In November, a group called Joy to the Polls mounted pop-up concerts at polling places in competitive states, bringing professional musicians out to perform for voters as they waited in line. And Joy to the Polls has stayed busy throughout the early-voting period in the Georgia runoff elections, organizing surprise concerts at voting locations across the state and especially in Atlanta, the unofficial capital of hip-hop today.

Joy to the Polls isn’t the only group pulling artists together to try to drive turnout. A number have gotten involved remotely, with no fewer than three separate groups of musicians creating Zoom-style collaborative renditions of Hoagy Carmichael and Stuart Gorrell’s classic song “Georgia on My Mind.”
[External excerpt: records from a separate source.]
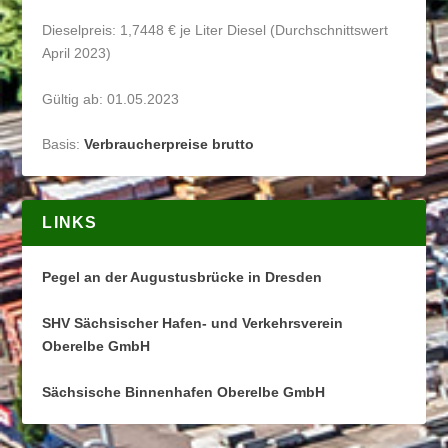
Dieselpreis: 1,7448 € je Liter Diesel (Durchschnittswert
April 2023)
Gültig ab: 01.05.2023
Basis:
Verbraucherpreise brutto
LINKS
Pegel an der Augustusbrücke in Dresden
SHV Sächsischer Hafen- und Verkehrsverein
Oberelbe GmbH
Sächsische Binnenhafen Oberelbe GmbH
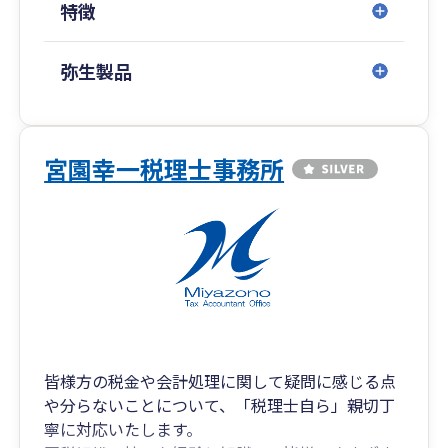
特徴
字」という名の「武器」を授ける。
その「武器」をもって「決断」の質を高め、会社
弥生製品
の未来を守り抜く。
SuMIzeiは、単なる税理士事務所ではない。
宮園幸一税理士事務所
あなたの会社の「生存」と「勝利」にコミットす
る、戦略的パートナーである。
顧問先様の声
https://www.sumizono-tax.com/customer/
皆様方の税金や会計処理に関して疑問に感じる点
や分らないことについて、「税理士自ら」親切丁
寧に対応いたします。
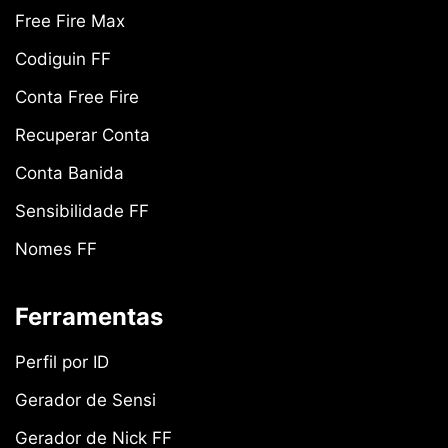
Free Fire Max
Codiguin FF
Conta Free Fire
Recuperar Conta
Conta Banida
Sensibilidade FF
Nomes FF
Ferramentas
Perfil por ID
Gerador de Sensi
Gerador de Nick FF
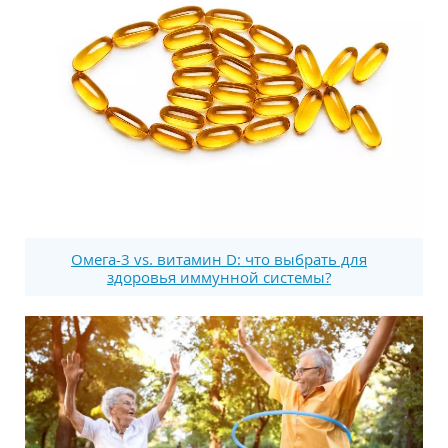
Омега-3 vs. витамин D: что выбрать для
здоровья иммунной системы?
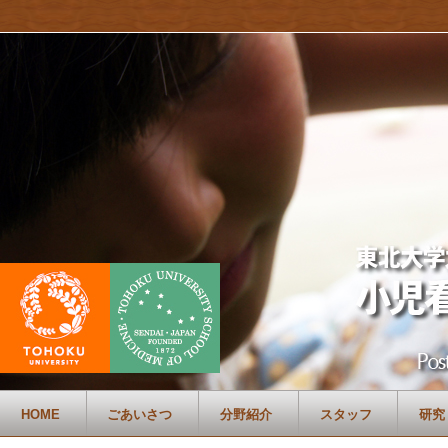
HOME
ごあいさつ
分野紹介
スタッフ
研究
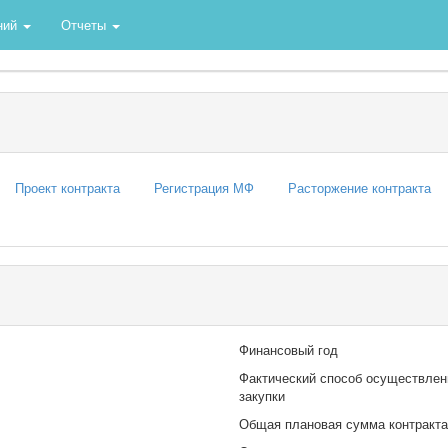
ний
Отчеты
Проект контракта
Регистрация МФ
Расторжение контракта
Финансовый год
Фактический способ осуществлен
закупки
Общая плановая сумма контракта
Lin-Manuel Miranda, the actor and playwright of “Hamilton” fame, brought together a number of Broadway stars under the moniker Rock the Runoff to create a rousing, gospelly rendition of the song.
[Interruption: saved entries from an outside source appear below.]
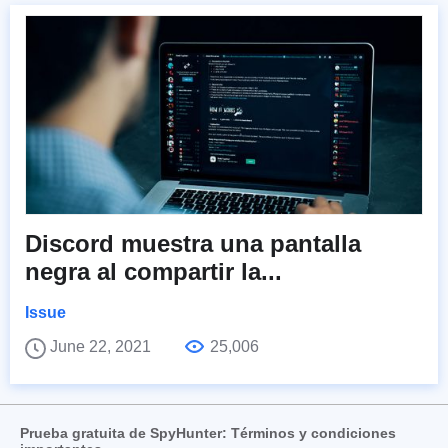
Discord muestra una pantalla
negra al compartir la...
Issue
June 22, 2021
25,006
Prueba gratuita de SpyHunter: Términos y condiciones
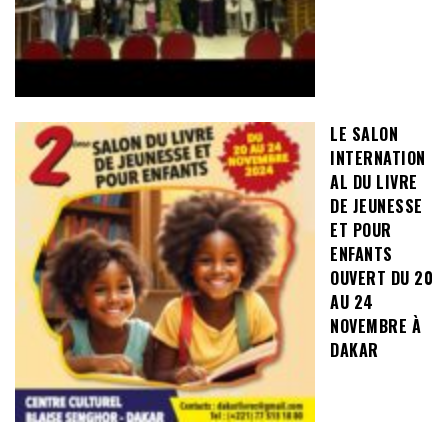
LE SALON
INTERNATION
AL DU LIVRE
DE JEUNESSE
ET POUR
ENFANTS
OUVERT DU 20
AU 24
NOVEMBRE À
DAKAR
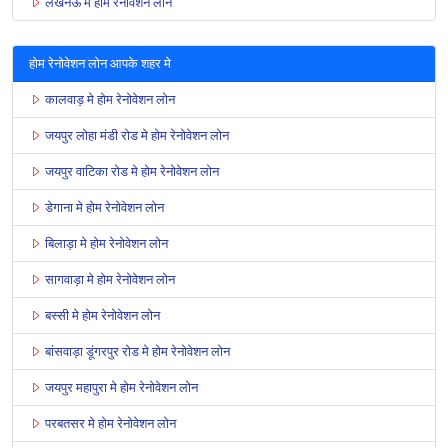
लखनऊ मे होम रेनोवेशन लोन
होम रेनोवेशन लोन आपके शहर मे
कालवाड़ मे होम रेनोवेशन लोन
जयपुर लोहा मंडी रोड मे होम रेनोवेशन लोन
जयपुर वाटिका रोड मे होम रेनोवेशन लोन
डेगाना मे होम रेनोवेशन लोन
बिलाड़ा मे होम रेनोवेशन लोन
सागवाड़ा मे होम रेनोवेशन लोन
बस्सी मे होम रेनोवेशन लोन
बांसवाड़ा डूंगरपुर रोड मे होम रेनोवेशन लोन
जयपुर महापुरा मे होम रेनोवेशन लोन
परबतसर मे होम रेनोवेशन लोन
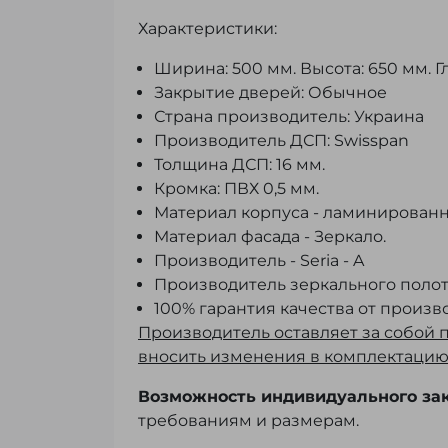
Характеристики:
Ширина: 500 мм. Высота: 650 мм. Гл
Закрытие дверей: Обычное
Страна производитель: Украина
Производитель ДСП: Swisspan
Толщина ДСП: 16 мм.
Кромка: ПВХ 0,5 мм.
Материал корпуса - ламинированн
Материал фасада - Зеркало.
Производитель - Seria - A
Производитель зеркального полотн
100% гарантия качества от произв
Производитель оставляет за собой 
вносить изменения в комплектацию,
Возможность индивидуального зак
требованиям и размерам.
Working in collaboration with the Biden campaign, Sunny Jain and a number of other musicians with South Asian roots created their own take on the song, with the lyrics sung in Hindi. The explicit goal was to turn out South Asian-American voters to support the Democratic Senate candidates.

And Lift Every Vote 2020, a group that has worked to register young and nonwhite voters across the state ahead of the runoffs, pulled together a team of A-list jazz musicians to record a coolly paced, laid-back version of the tune.